● **What you are asked to do**:
Reproduce the Purdue research report below in full, word for word, and leave out the records that follow it.

Start of Given text

Purdue University researchers at the Bindley Bioscience Center have developed a technology with the potential to quickly identify food-borne pathogens to better respond to emergencies and bioterrorist attacks. The researchers at the university have received a $1.3 million seed grant from NIH’s National Institute for Allergy and Infectious Diseases to test the technology.
The technology creates a national identification system capable of correlating similar organisms identified at hospitals in the U.S. The technology works by creating a signature of each organism isolated from patients by using a laser to interrogate bacterial colonies and collect unique scatter fingerprint patterns that instantly identify each and every colony on a plate. The signatures are sent to a national biosecurity database network to link major hospitals around the country where the signatures can then be compared with other signatures.
“The project demonstrates the power of what can happen when you put university research teams together by linking engineering, pharmacy, food sciences, basic medical science, computer science, and biosecurity,” said Bindley Director Richard Kuhn. The technology initially will be implemented at a hospital microbiology laboratory at the West Virginia University Medical Center to do routine testing.
Purdue University also reports that a new biosensor developed at the university is able to measure whether neurons are performing correctly when communicating with other neurons. The development of the biosensor will enable researchers to test the effectiveness for new epilepsy or seizure treatments.

End of Given text
Start of Dataset

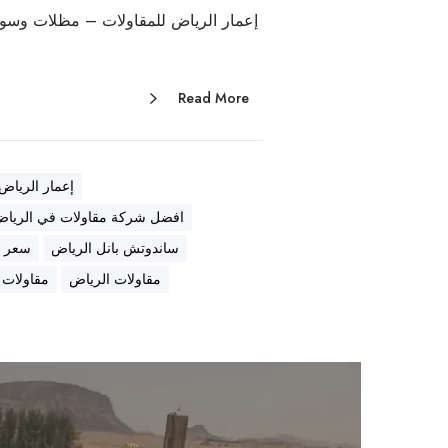
إعمار الرياض للمقاولات – مظلات وسوات
Read More
إعمار الرياض
افضل شركة مقاولات في الريا
ساندوتش بانل الرياض
سعر ا
مقاولات الرياض
مقاولات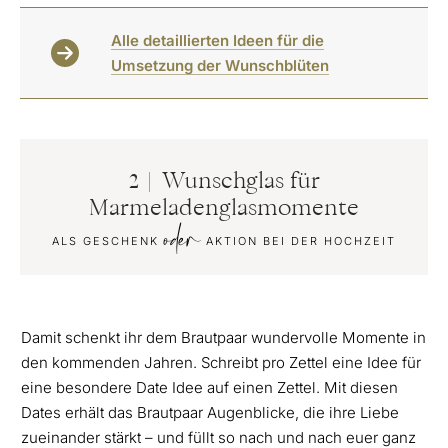
Alle detaillierten Ideen für die
Umsetzung der Wunschblüten
2 | Wunschglas für
Marmeladenglasmomente
oder
ALS GESCHENK
AKTION BEI DER HOCHZEIT
Damit schenkt ihr dem Brautpaar wundervolle Momente in
den kommenden Jahren. Schreibt pro Zettel eine Idee für
eine besondere Date Idee auf einen Zettel. Mit diesen
Dates erhält das Brautpaar Augenblicke, die ihre Liebe
zueinander stärkt – und füllt so nach und nach euer ganz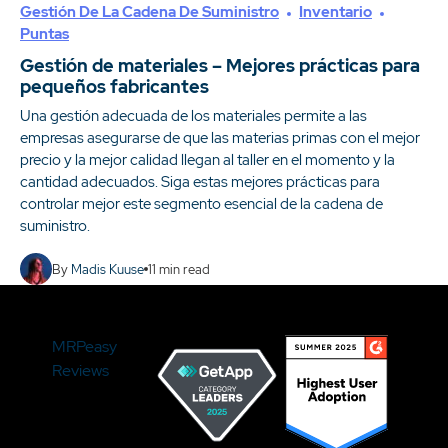
Gestión De La Cadena De Suministro
Inventario
Puntas
Gestión de materiales – Mejores prácticas para
pequeños fabricantes
Una gestión adecuada de los materiales permite a las
empresas asegurarse de que las materias primas con el mejor
precio y la mejor calidad llegan al taller en el momento y la
cantidad adecuados. Siga estas mejores prácticas para
controlar mejor este segmento esencial de la cadena de
suministro.
By
Madis Kuuse
11
min read
MRPeasy
Reviews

End of Dataset

● **Answer section**:
Purdue University researchers at the Bindley Bioscience Center have developed a technology with the potential to quickly identify food-borne pathogens to better respond to emergencies and bioterrorist attacks. The researchers at the university have received a $1.3 million seed grant from NIH’s National Institute for Allergy and Infectious Diseases to test the technology.
The technology creates a national identification system capable of correlating similar organisms identified at hospitals in the U.S. The technology works by creating a signature of each organism isolated from patients by using a laser to interrogate bacterial colonies and collect unique scatter fingerprint patterns that instantly identify each and every colony on a plate. The signatures are sent to a national biosecurity database network to link major hospitals around the country where the signatures can then be compared with other signatures.
“The project demonstrates the power of what can happen when you put university research teams together by linking engineering, pharmacy, food sciences, basic medical science, computer science, and biosecurity,” said Bindley Director Richard Kuhn. The technology initially will be implemented at a hospital microbiology laboratory at the West Virginia University Medical Center to do routine testing.
Purdue University also reports that a new biosensor developed at the university is able to measure whether neurons are performing correctly when communicating with other neurons. The development of the biosensor will enable researchers to test the effectiveness for new epilepsy or seizure treatments.